MOC or not, Usually for me I deal with it in a couple of ways:
– If I do the asking out (like, if I ask them “do you wanna go to a movie?” “Do you wanna link up at this bar?” “You wanna try this place out?” I pay because I asked. And in doing said asking, just to let them know it’s on me and they don’t have to worry about it I put at the end “My treat!” or “It’s on me!” I do that cos sometimes pplz wanna say yes to stuff like that but say no cos money is the concern, so I alleviate it by letting them know I’m taking care of it.
– I have a naturally dominant personality when dating, so if I am not the one doing the asking and it’s like the first meet up sometimes I just want to be extra cheeky and thats when I say “boba (or whatever) is on you” because – well, I am fantastic and sometimes I enjoy being treated because it’s what I deserve.
– If I get asked out to a spot I only say yes if I have money to go out. I am always prepared to pay for myself and ALSO for the entire bill just in case (you never know what could happen, banks are WILD these days and can lock your account at a moments notice for literally no reason) I also bring it up at the start of date (“by the way I already gave them my card so no worries! anyway, you look hot as shit!”) or in the same convo where we are making the plans (“I looked at the menu and YUMMY! give me your venmo so when the check comes I’ll already have it and can send you some cash!”) that way the air is clear, everyone knows what the deal will be night of and you can just have a good fucking date – it also gives the other person the opportunity to pull the “it’s on me!” thing you know.
Its genuinely all about communication. YALL HAVE TO JUST START TALKING TO EACH OTHER – even if its uncomfortable because the only other option is to sit in the discomfort and like…why when you can just talk.
money is weird but it doesnt fucking have to be, just have a quick convo and then get back to flirting you know?

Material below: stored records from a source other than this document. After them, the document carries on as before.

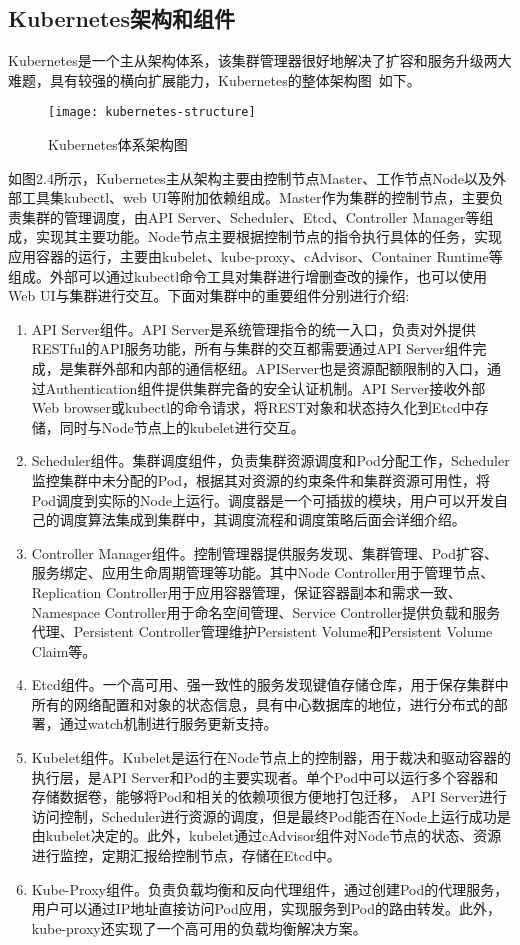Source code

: \subsection{Kubernetes架构和组件}
Kubernetes是一个主从架构体系，该集群管理器很好地解决了扩容和服务升级两大难题，具有较强的横向扩展能力，Kubernetes的整体架构图~\cite{KUBdoc}如下。
\begin{figure}[H] %
	\centering
	\texttt{[image: kubernetes-structure]}
	\caption{Kubernetes体系架构图~\cite{KUBdoc}}
\end{figure}
如图2.4所示，Kubernetes主从架构主要由控制节点Master、工作节点Node以及外部工具集kubectl、web UI等附加依赖组成。Master作为集群的控制节点，主要负责集群的管理调度，由API Server、Scheduler、Etcd、Controller Manager等组成，实现其主要功能。Node节点主要根据控制节点的指令执行具体的任务，实现应用容器的运行，主要由kubelet、kube-proxy、cAdvisor、Container Runtime等组成。外部可以通过kubectl命令工具对集群进行增删查改的操作，也可以使用Web UI与集群进行交互。下面对集群中的重要组件分别进行介绍:
\begin{enumerate}[1.]
	\item  API Server组件。API Server是系统管理指令的统一入口，负责对外提供RESTful的API服务功能，所有与集群的交互都需要通过API Server组件完成，是集群外部和内部的通信枢纽。APIServer也是资源配额限制的入口，通过Authentication组件提供集群完备的安全认证机制。API Server接收外部Web browser或kubectl的命令请求，将REST对象和状态持久化到Etcd中存储，同时与Node节点上的kubelet进行交互。
	\item Scheduler组件。集群调度组件，负责集群资源调度和Pod分配工作，Scheduler监控集群中未分配的Pod，根据其对资源的约束条件和集群资源可用性，将Pod调度到实际的Node上运行。调度器是一个可插拔的模块，用户可以开发自己的调度算法集成到集群中，其调度流程和调度策略后面会详细介绍。
	\item Controller Manager组件。控制管理器提供服务发现、集群管理、Pod扩容、服务绑定、应用生命周期管理等功能。其中Node Controller用于管理节点、Replication Controller用于应用容器管理，保证容器副本和需求一致、Namespace Controller用于命名空间管理、Service Controller提供负载和服务代理、Persistent Controller管理维护Persistent Volume和Persistent Volume Claim等。
	\item Etcd组件。一个高可用、强一致性的服务发现键值存储仓库，用于保存集群中所有的网络配置和对象的状态信息，具有中心数据库的地位，进行分布式的部署，通过watch机制进行服务更新支持。
	\item Kubelet组件。Kubelet是运行在Node节点上的控制器，用于裁决和驱动容器的执行层，是API Server和Pod的主要实现者。单个Pod中可以运行多个容器和存储数据卷，能够将Pod和相关的依赖项很方便地打包迁移，	API Server进行访问控制，Scheduler进行资源的调度，但是最终Pod能否在Node上运行成功是由kubelet决定的。此外，kubelet通过cAdvisor组件对Node节点的状态、资源进行监控，定期汇报给控制节点，存储在Etcd中。
	\item Kube-Proxy组件。负责负载均衡和反向代理组件，通过创建Pod的代理服务，用户可以通过IP地址直接访问Pod应用，实现服务到Pod的路由转发。此外，kube-proxy还实现了一个高可用的负载均衡解决方案。
\end{enumerate}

Anyway I know this was long winded but I hope it helps! keep me updated and JUST TALK THINGS OUT!
I’m really, really enjoying this podcast. I’m even listening to Drew’s Kesha playlist as I type this.
After every episode so far, I am so incredibly glad that I am middle aged and monogamous. Even back in my dating days I was more of a Christina than a Drew and wow, does dating in 2021 sound like A LOT!
This was a fascinating case study in “people’s minds work very differently.” I just watch stories the stories of people who are interesting to me and flirting via IG DMs has always been a complete mystery. I learned so much and also will absolutely never dip my toe into ig dating it sounds exhausting for my ambivert brain lol
Yes. If I watch you story it means… I watched your story. IDK. Like I mean the only time I try to avoid is with exes or something? Maybe if I owe someone a text? All this reading into stuff is really NOT for me though, although of course YDY
and then there are those of us who have to watch all of the stories because otherwise the circles are notification-pink and we have to clear them all! lol
You can actually watch someone’s story without ever letting them know you have seen it if they are a public account. Just google ‘Insta DP’ and enter their username. This is like next-level mind game shit though so I don’t recommend it hahaha
I’m so glad you post transcripts so I can read the podcast instead of needing to listen, thank you for that!
I love how similar my dating style was to Christina’s based on these first three episodes. Like I could identify as Scorpio sun, Christina dating, Himani social media
But Shelli and drew are out there communicating clearly and creating chaos. Love to see it.